* [To do]: From the passage on the Incarnation below, write out the text word for word, starting at "As I think about" and ending at "Mary about Jesus.".

* [Excerpt to read]:
%%

As I think about the birth of Jesus Christ (The Incarnation), I begin to ask some questions.  I would love to sit down and converse with Mary and Joseph.  I have hundreds of questions that I would ask. I just want to spend some time asking these questions—ones that I cannot ever know the answer to, but still questions that bounce around in my head. Somebody already beat me to the punch in writing these down so I will just repost what has already been asked to Mary about Jesus.

“What was it like watching him pray?  How did he respond when he saw other kids giggling during the service at the synagogue?  When he saw a rainbow, did he ever mention a flood?  Did you ever feel awkward teaching him how he created the world?  When he saw a lamb being led to the slaughter, did he act differently?  Did you ever see him with a distant look on his face as if he were listening to someone you could hear?  How did he act at funerals?  Did the thought ever occur to you that God to whom you were praying was asleep under your own roof?  Did you ever try to count the stars with him…and succeed?  How did he act when he got his first haircut?  Did he ever come home with a black eye?  Did he have any friends by the name of Judas?  Did he do well in school?  Did you ever scold him?  Did he ever have to ask a question about Scripture?  What do you think he thought when he saw a prostitute offering to the highest bidder the body that he made?  Did he ever get angry when someone was dishonest with him?  Did you ever catch him pensively looking at the flesh on his own are while holding a clod of dirt?  Did he ever wake up afraid? Who was his best friend? When someone referred to Satan, how did he act?  Did you ever accidentally call him Father?  What did he and his cousin John talk about when they were kids?  Did his other brothers and sisters understand what was happening?  Did you ever think, That’s God eating my soup?” (God Came Near, Max Lucado).

These may sound strange, yet how profound!  God became a baby!  He grew up as a toddler, then a child.  He had two parents—one that died when He was younger.  He went to school, He got tired, He caught colds and the flu, He probably had a bad dream or two.  He was 100% human, yet 100% God.  Wrap your head around that one, church!  How amazing!  How incredible!  How fantastic this is!  Our God loves us—not just in a lame sense of the word—loves you and me so much that He left His glory on the throne of Heaven to come to find out just what you go through on a day-to-day basis.

%%

* [Supplied data]:

%%

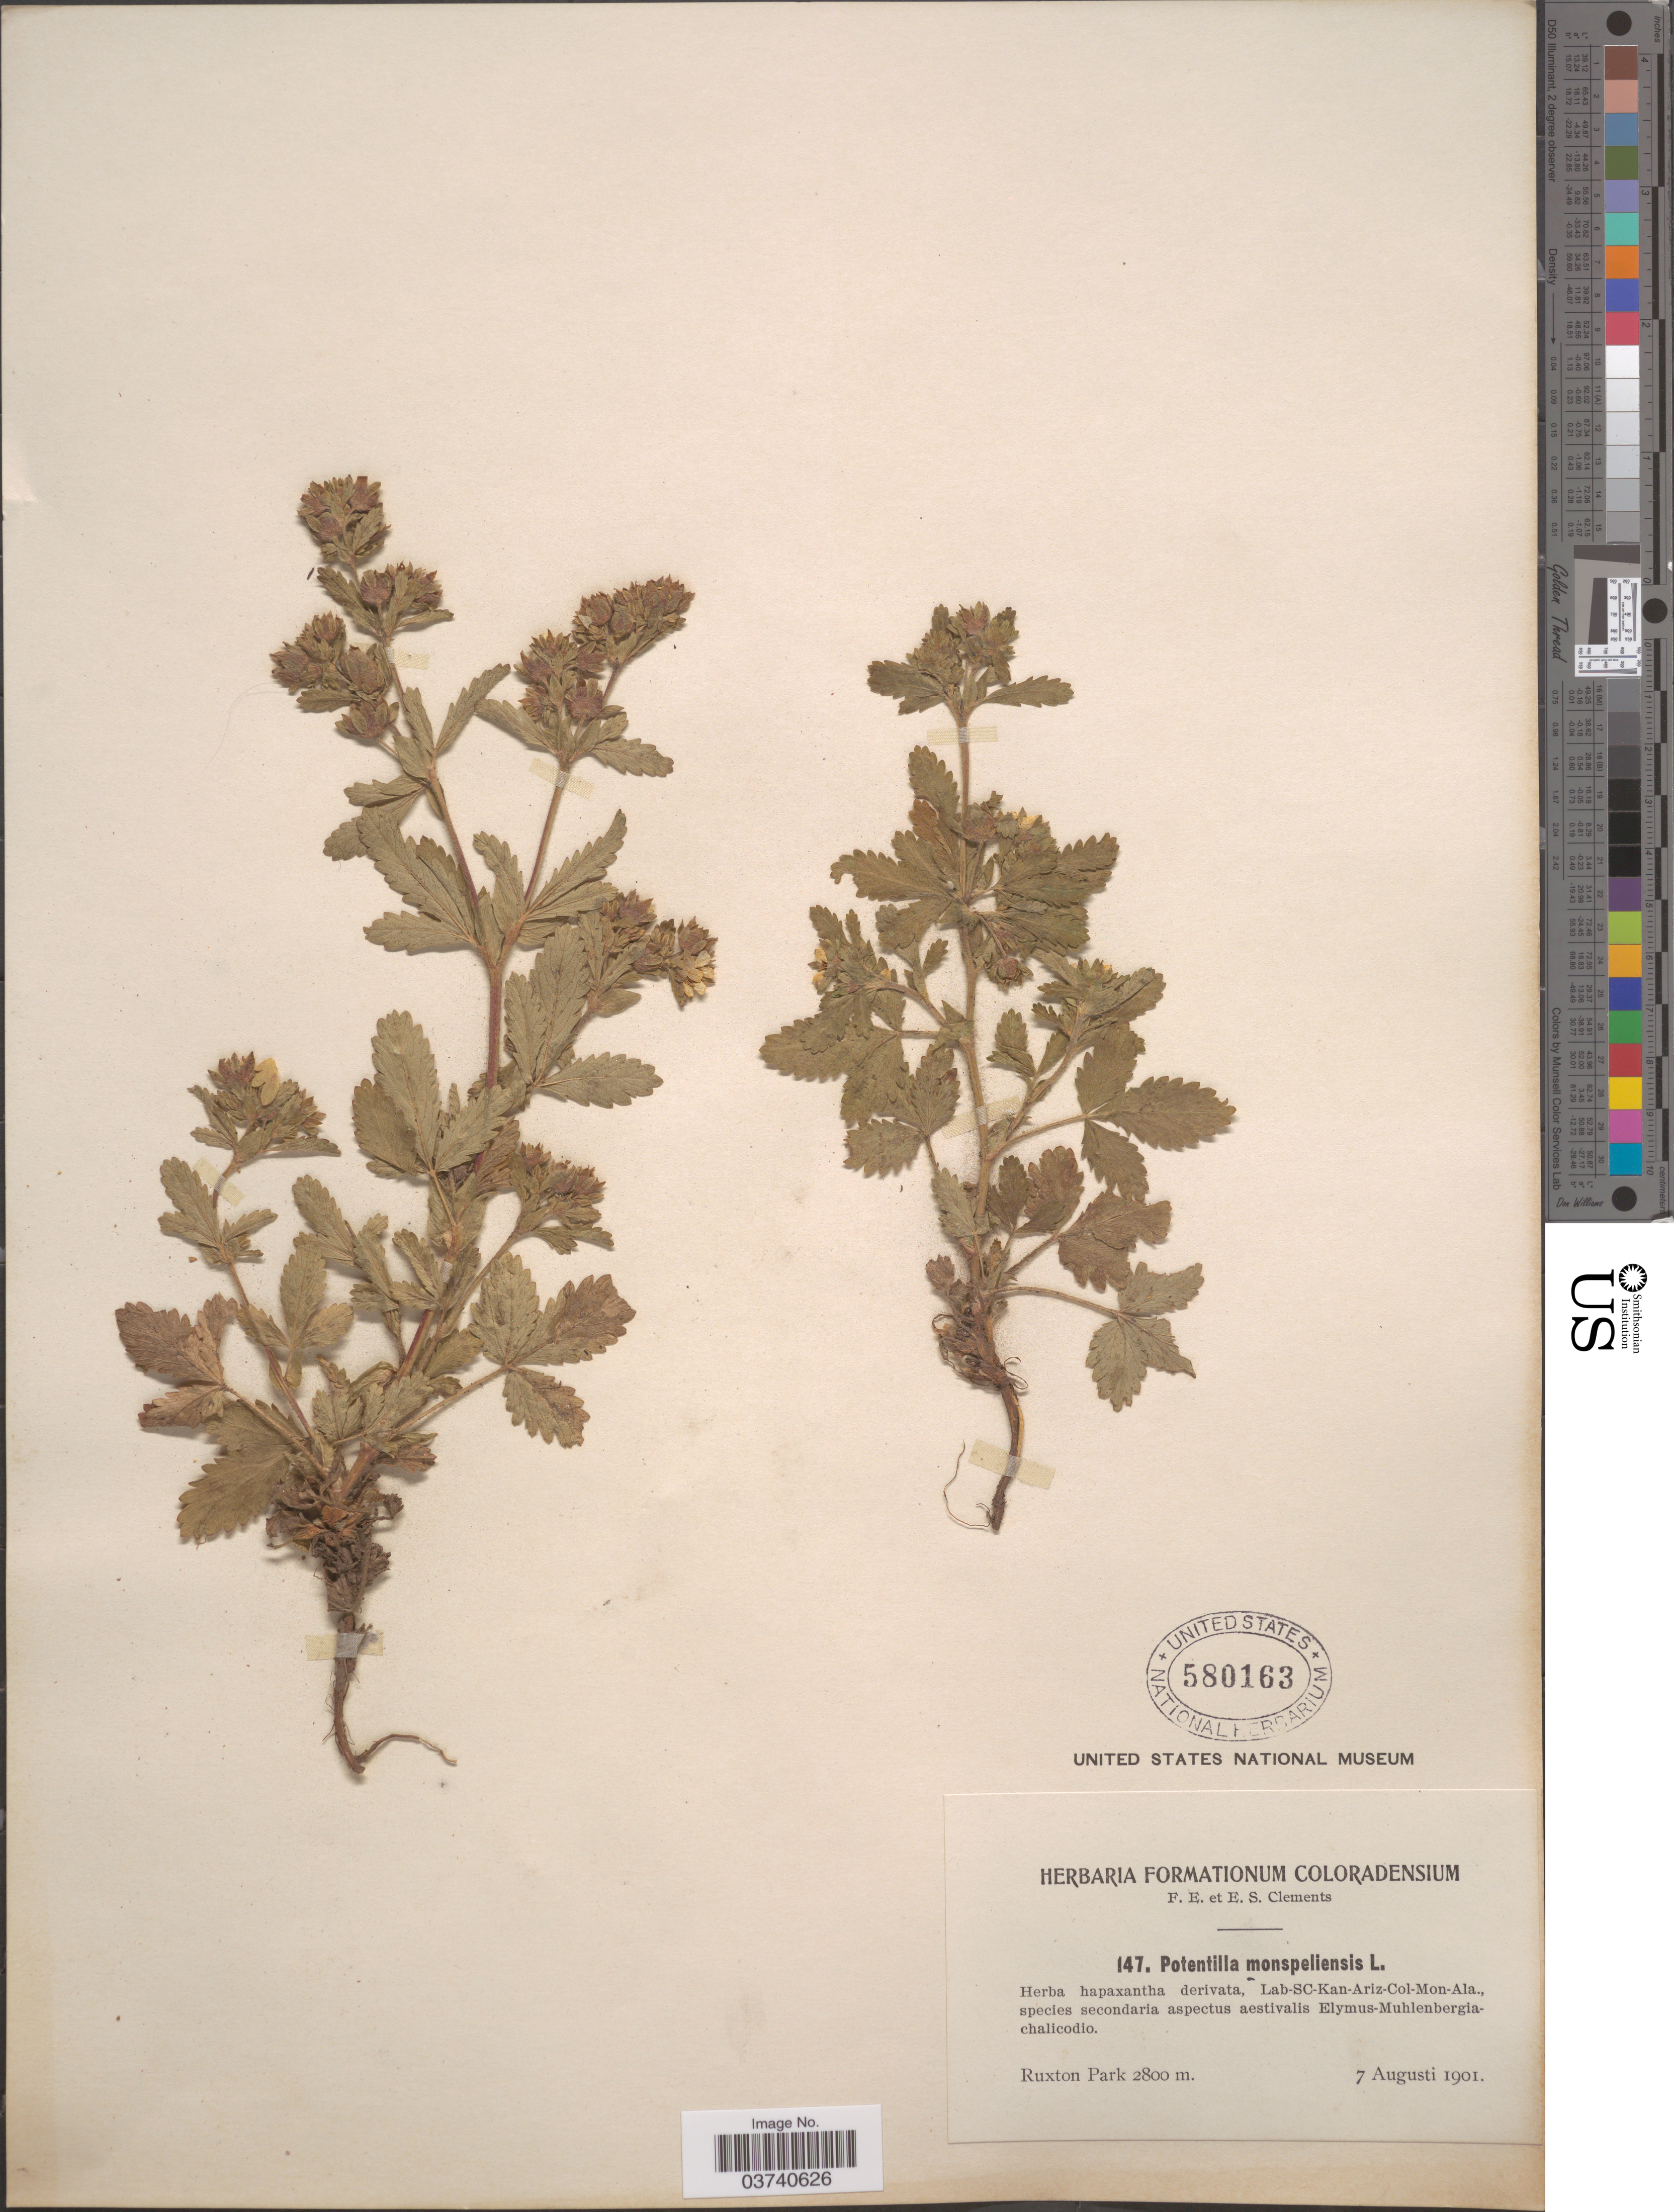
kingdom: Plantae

%%
%%

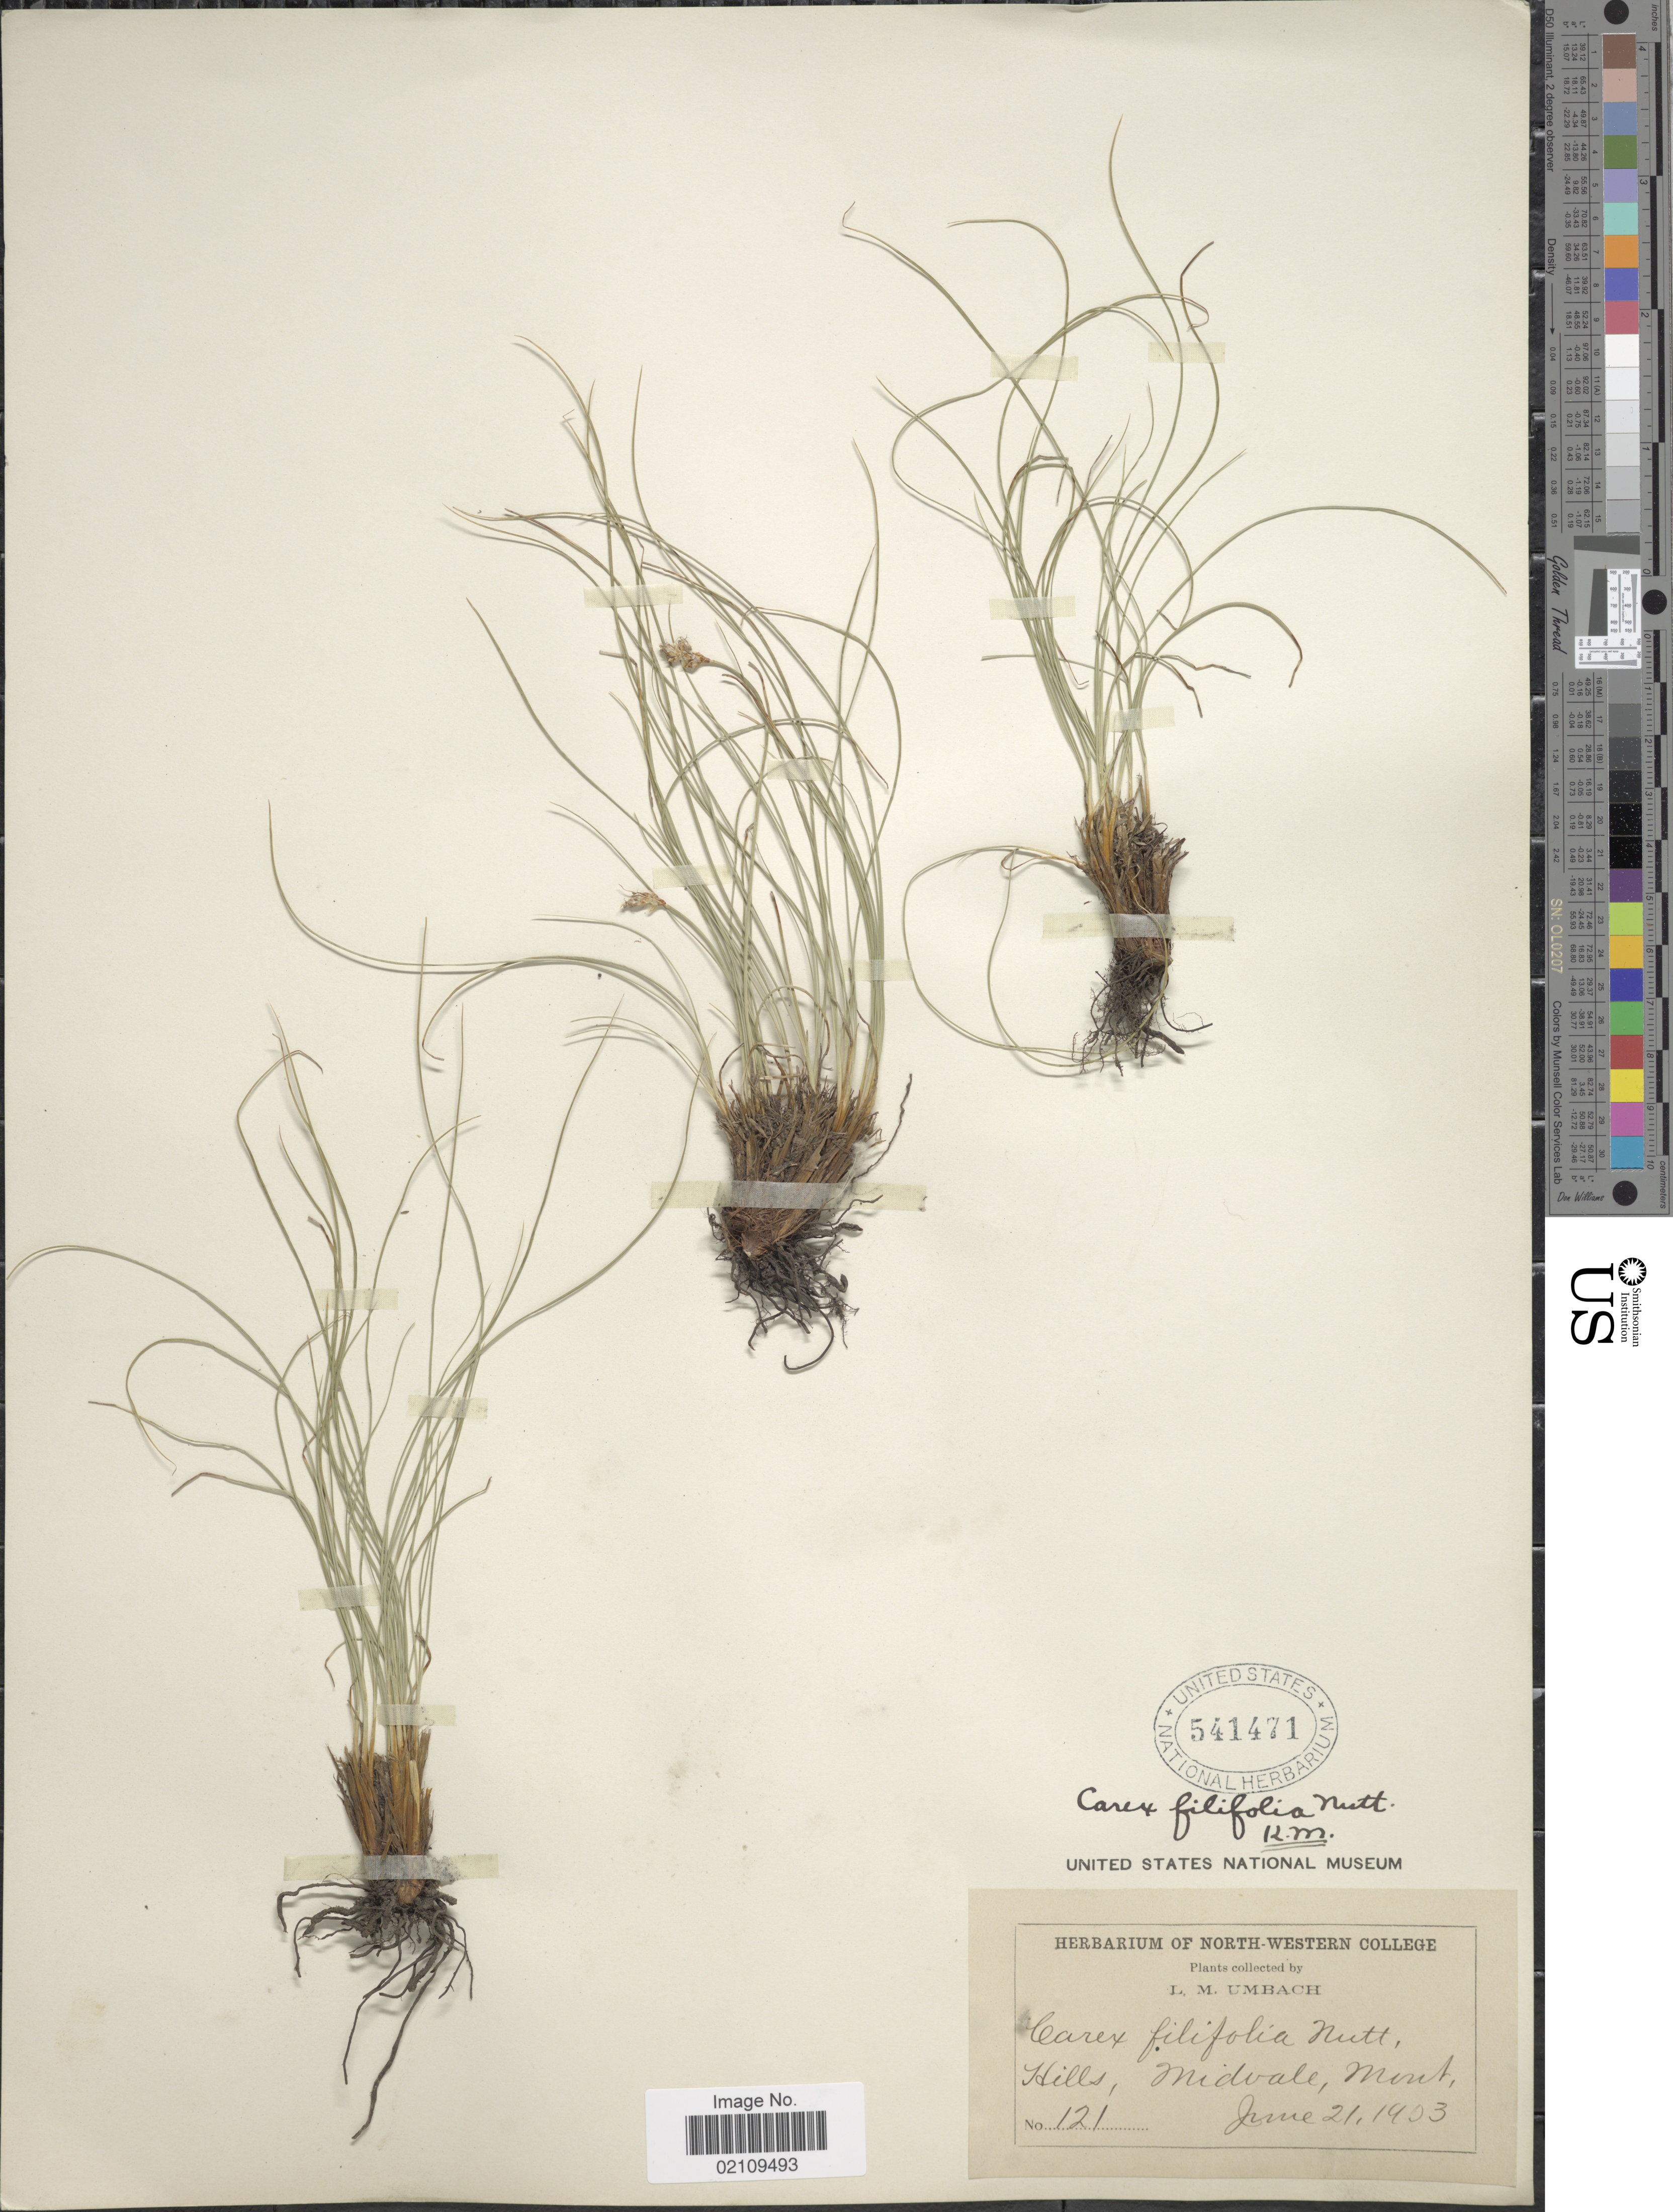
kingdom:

%%

* [Answer below]:
As I think about the birth of Jesus Christ (The Incarnation), I begin to ask some questions.  I would love to sit down and converse with Mary and Joseph.  I have hundreds of questions that I would ask. I just want to spend some time asking these questions—ones that I cannot ever know the answer to, but still questions that bounce around in my head. Somebody already beat me to the punch in writing these down so I will just repost what has already been asked to Mary about Jesus.